According to surveys, one of the three greatest fears of teen girls is that they will never be truly known and loved. I’m not sure we ever outgrow that, girls! Even Jesus experienced acute loneliness. His disciples forsook him and fled in his hour of greatest need. In that darkness of loneliness, Jesus confessed His unshaken confidence in the presence of God when he said, “You will leave Me all alone. Yet I am not alone, for My Father is with me.” (John 16:32)
Are you lonely? Is there someone close to you who is experiencing this excruciating alienation? Here’s how you might be able to tell.
1. Has there been a significant painful event in your life (or theirs) in the past twelve months? (Parent’s divorce, boyfriend’s rejection, etc.)
2. Do you/they zone out when people start talking about superficial things desiring to talk about “real” issues? (Perhaps you leave parties or see your friend leave them quietly.)
3. Do you feel painfully isolated when you are with people? (If being alone is comfortable for you but being with people makes you feel alone, you are probably experiencing loneliness.)
4. Do you cry often and feel sadness but still maintain productivity and efficiency? (Depression dampens ability to function.

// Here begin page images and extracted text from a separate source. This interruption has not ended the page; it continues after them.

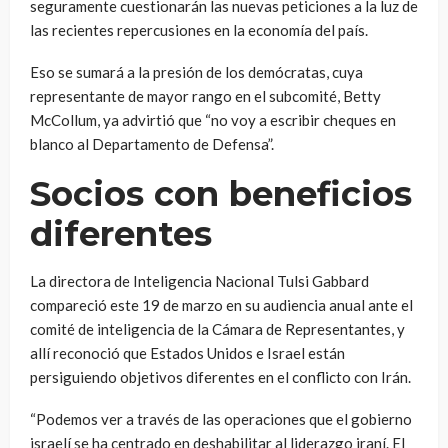
seguramente cuestionarán las nuevas peticiones a la luz de
las recientes repercusiones en la economía del país.
Eso se sumará a la presión de los demócratas, cuya
representante de mayor rango en el subcomité, Betty
McCollum, ya advirtió que “no voy a escribir cheques en
blanco al Departamento de Defensa”.
Socios con beneficios
diferentes
La directora de Inteligencia Nacional Tulsi Gabbard
compareció este 19 de marzo en su audiencia anual ante el
comité de inteligencia de la Cámara de Representantes, y
allí reconoció que Estados Unidos e Israel están
persiguiendo objetivos diferentes en el conflicto con Irán.
“Podemos ver a través de las operaciones que el gobierno
israelí se ha centrado en deshabilitar al liderazgo iraní. El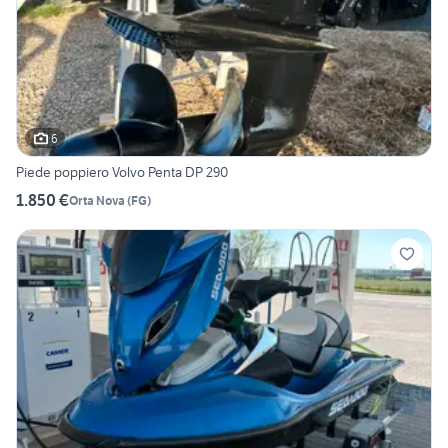
6
Piede poppiero Volvo Penta DP 290
1.850 €
Orta Nova
(
FG
)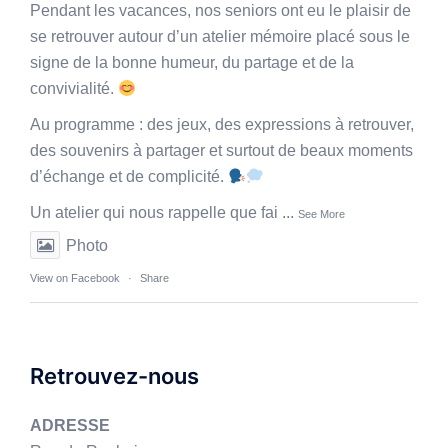
Pendant les vacances, nos seniors ont eu le plaisir de
se retrouver autour d’un atelier mémoire placé sous le
signe de la bonne humeur, du partage et de la
convivialité.
Au programme : des jeux, des expressions à retrouver,
des souvenirs à partager et surtout de beaux moments
d’échange et de complicité.
Un atelier qui nous rappelle que fai
...
See More
Photo
View on Facebook
·
Share
Retrouvez-nous
ADRESSE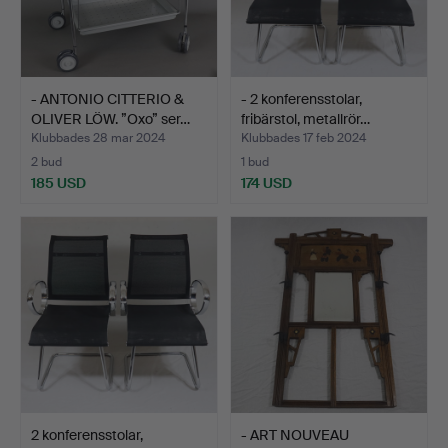
- ANTONIO CITTERIO &
- 2 konferensstolar,
OLIVER LÖW. ”Oxo” ser…
fribärstol, metallrör…
Klubbades 28 mar 2024
Klubbades 17 feb 2024
2 bud
1 bud
185 USD
174 USD
2 konferensstolar,
- ART NOUVEAU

Loneliness does not. If you find yourself unable to perform, you should consider depression, which can occur if loneliness goes on too long.)
If you answered yes to all of the above, you may be experiencing loneliness on some level. We all experience it at some point of our life. It’s not a sin. (Remember, Jesus knew this emotion well.) But it’s not something God wants you to live with as a trait of your character. So, how do you relieve loneliness? That, my friend, is the great “secret of the Lord.”
In Psalm 25:14, God’s word calls his people “the secret of the Lord.” This isn’t a secret like you or I would know a secret. It’s a rich Hebrew phrase that was difficult to translate into our language. It portrays a tight-knit group of intimate friends; with unconditional trust; a company where weaknesses, strengths, successes and failures are shared. Oh, my friend, the pill to relieve our pain from loneliness isn’t one that we can swallow alone. We must all dive in to become the “secret of the Lord”-so tight knit that we talk about real things in real time. That means we take off the mask and be transparent so intimacy can grow and our friendships are so deep that they aid us in our times of deepest need.
If you are experiencing loneliness, I encourage you to call and friend and tell them what is REALLY going on in your life. If they can handle it, you’ll find the way out. If they can’t, find someone who can. Dive in to become “the secret of the Lord!”
*Article originally posted November 2009 on GirlsGoneWise.com.